### Requests
A - In the article below on Ted Cruz leaving the Republican presidential race, which state's caucus did Cruz win?
B - Please translate this sentence from the Ted Cruz article below into Spanish: "Cruz focused on Tuesday’s Indiana primary as his last hope to turn things around."
C - Quote the passage of the Ted Cruz article below between "Yet Indiana is" and "to a majority.", inclusive.

### Text to read
Ted Cruz ran for the Republican presidential nomination by promising the most pure form of ideological conservatism and by attacking the power brokers in his own party’s establishment. It didn’t get him far enough.

Cruz dropped out of the race on Tuesday night after losing in Indiana, a state on which he’d pinned much of his campaign’s hopes, his campaign manager has told multiple news outlets.

As with all the other failed Republican candidates, Cruz’s candidacy was swallowed whole by the rise of Donald Trump, who now looks all but guaranteed to become the GOP nominee.

Cruz couldn’t compete against Trump’s broad appeal

Cruz won the Iowa caucus in a crowded field and in a year with record Republican turnout, upsetting Trump.

But Cruz’s path would soon be obstructed by states less willing to support his hard-right platform, and he suffered losses in New Hampshire, Nevada, South Carolina, and then across multiple Southern states on Super Tuesday.

An upset win in Wisconsin in early April and several victories in caucus and convention states gave Cruz some hope that even if he could no longer win a majority on his own, he could still block Trump from winning a delegate majority and force a contested convention.

But a dominant Trump performance in the six Northeastern states that voted in late April put Cruz on the downswing again. And his favorability among Republican voters began to plummet.

Cruz focused on Tuesday’s Indiana primary as his last hope to turn things around. Here’s Vox’s Andrew Prokop on why Indiana became so crucial to Cruz’s hopes:

Yet Indiana is so important because it was one of just a few remaining states that looked like they could send either a big delegate haul or nothing at all to Trump, thus either greatly helping or somewhat complicating his path to a majority.

After all, Cruz had recently won a solid victory in Wisconsin, and Trump has performed unevenly in the Midwest. Cruz had at least been kinda close in polls. And Indiana allots its delegates winner-take-all, both statewide and by congressional district, so even a narrow defeat for Trump could mean missing out on most of its 57 delegates.

But if those delegates instead go into Trump’s column, then considering how the rest of the calendar breaks down, he’ll have a relatively easy path toward his majority, rather than a difficult one. He looks very strong in West Virginia and New Jersey, and is assured of some delegates from proportional states of Oregon, Washington, and New Mexico.

Trump went after “Lyin’ Ted”

Cruz’s big victory in Iowa would also be almost instantly dampened by an accusation that developed into a long-running theme of the campaign: that Cruz’s staff engaged in underhanded and dishonest tactics.

Here’s a small sample of a few recent times Cruz has been accused of lying on the campaign trail:

Trump saw the attack resonating, and took advantage of it. “You are the single biggest liar,” Trump said to Cruz at one debate, according to CBS News. “You are the single biggest liar. This guy lied — let me tell you, this guy lied about Ben Carson when he took votes away from Ben Carson in Iowa. And he just continues.”

### Given information
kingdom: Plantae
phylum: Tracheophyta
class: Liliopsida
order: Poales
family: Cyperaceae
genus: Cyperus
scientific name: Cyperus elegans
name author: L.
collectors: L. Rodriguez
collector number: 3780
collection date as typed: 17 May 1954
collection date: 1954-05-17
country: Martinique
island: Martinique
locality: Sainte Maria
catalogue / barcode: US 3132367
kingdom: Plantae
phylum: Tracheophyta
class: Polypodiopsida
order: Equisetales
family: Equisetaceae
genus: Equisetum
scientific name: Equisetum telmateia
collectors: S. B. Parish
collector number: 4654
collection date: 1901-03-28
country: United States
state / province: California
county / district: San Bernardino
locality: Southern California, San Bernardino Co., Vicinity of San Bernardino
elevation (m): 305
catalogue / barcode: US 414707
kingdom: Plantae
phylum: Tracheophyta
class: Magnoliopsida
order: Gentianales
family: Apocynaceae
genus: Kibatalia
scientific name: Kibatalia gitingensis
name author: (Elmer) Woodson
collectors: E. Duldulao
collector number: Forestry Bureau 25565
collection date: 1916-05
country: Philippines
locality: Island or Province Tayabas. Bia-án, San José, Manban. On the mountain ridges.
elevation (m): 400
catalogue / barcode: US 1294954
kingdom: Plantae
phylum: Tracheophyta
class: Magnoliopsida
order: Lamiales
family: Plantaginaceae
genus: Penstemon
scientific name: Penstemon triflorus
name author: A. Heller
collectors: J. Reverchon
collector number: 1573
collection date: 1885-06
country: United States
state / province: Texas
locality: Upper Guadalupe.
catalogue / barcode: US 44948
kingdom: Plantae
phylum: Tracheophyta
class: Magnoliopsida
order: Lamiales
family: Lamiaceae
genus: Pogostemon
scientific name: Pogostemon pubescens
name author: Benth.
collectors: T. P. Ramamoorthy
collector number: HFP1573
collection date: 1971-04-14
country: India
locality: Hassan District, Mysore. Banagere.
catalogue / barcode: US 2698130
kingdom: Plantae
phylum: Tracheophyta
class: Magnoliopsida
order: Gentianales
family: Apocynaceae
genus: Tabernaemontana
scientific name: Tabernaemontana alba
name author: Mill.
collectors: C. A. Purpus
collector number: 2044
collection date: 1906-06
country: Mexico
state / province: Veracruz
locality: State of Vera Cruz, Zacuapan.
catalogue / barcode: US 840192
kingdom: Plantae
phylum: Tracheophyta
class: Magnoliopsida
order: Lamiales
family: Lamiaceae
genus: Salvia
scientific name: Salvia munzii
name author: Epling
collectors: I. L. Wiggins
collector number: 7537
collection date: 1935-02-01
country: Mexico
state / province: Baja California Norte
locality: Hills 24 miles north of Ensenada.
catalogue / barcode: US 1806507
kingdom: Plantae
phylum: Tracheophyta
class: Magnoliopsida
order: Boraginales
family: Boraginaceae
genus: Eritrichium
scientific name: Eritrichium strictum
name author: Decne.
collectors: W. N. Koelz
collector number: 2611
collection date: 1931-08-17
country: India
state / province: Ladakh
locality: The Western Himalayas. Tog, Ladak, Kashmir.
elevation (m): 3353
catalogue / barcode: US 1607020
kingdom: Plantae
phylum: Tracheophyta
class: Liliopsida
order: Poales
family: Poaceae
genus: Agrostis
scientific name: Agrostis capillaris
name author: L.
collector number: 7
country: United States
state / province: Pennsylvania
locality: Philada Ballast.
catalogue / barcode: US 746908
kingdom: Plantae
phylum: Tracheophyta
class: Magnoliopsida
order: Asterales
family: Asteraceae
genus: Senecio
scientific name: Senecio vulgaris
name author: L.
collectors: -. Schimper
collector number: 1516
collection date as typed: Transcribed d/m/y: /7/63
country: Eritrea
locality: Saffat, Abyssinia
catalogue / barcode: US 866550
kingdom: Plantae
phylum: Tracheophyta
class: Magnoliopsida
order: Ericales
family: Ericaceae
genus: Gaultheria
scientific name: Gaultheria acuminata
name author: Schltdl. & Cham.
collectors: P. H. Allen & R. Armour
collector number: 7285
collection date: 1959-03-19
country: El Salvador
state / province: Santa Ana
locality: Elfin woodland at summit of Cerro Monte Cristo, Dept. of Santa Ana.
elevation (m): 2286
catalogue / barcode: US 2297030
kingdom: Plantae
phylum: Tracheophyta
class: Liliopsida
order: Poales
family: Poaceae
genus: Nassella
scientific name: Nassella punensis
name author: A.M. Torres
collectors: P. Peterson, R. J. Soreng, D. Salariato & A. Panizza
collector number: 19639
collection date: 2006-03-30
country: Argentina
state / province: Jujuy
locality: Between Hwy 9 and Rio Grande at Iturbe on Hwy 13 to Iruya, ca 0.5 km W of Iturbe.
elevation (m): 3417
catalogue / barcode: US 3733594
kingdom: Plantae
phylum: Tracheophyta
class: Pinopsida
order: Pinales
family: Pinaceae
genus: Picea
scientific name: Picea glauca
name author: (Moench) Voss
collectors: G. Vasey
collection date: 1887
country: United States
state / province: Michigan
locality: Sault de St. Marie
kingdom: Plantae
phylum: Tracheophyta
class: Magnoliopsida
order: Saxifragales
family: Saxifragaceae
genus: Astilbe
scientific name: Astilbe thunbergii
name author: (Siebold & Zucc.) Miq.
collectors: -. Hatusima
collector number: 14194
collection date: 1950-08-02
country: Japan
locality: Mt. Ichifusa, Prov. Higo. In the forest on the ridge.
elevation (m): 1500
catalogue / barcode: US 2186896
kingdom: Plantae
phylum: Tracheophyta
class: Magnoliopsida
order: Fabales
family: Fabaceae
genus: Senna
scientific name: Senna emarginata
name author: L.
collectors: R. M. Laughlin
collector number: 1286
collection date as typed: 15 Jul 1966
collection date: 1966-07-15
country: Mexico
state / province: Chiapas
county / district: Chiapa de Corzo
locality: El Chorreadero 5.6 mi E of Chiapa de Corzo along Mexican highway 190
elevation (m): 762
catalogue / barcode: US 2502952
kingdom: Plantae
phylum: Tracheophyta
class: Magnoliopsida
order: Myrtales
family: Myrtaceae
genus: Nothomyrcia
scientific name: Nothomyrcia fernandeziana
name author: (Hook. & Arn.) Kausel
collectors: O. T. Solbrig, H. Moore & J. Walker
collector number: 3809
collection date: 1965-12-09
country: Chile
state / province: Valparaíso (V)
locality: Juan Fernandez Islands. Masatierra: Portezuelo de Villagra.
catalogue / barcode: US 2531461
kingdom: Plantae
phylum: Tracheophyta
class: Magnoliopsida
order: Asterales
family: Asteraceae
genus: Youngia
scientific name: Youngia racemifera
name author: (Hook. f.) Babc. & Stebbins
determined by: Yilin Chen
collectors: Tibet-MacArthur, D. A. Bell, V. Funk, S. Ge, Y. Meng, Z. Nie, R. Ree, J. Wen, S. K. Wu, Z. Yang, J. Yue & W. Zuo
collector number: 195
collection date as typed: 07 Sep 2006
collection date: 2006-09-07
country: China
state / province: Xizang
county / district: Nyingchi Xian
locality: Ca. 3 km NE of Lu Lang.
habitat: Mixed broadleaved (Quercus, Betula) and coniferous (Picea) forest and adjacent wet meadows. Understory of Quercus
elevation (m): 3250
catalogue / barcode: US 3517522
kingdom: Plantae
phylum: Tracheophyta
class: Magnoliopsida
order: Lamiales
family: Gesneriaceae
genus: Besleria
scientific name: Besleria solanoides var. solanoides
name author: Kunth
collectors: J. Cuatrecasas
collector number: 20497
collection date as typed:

### Solutions for each task
A - Iowa.

B - Cruz se centró en las primarias de Indiana del martes como su última esperanza para cambiar el rumbo de las cosas.

C -
Yet Indiana is so important because it was one of just a few remaining states that looked like they could send either a big delegate haul or nothing at all to Trump, thus either greatly helping or somewhat complicating his path to a majority.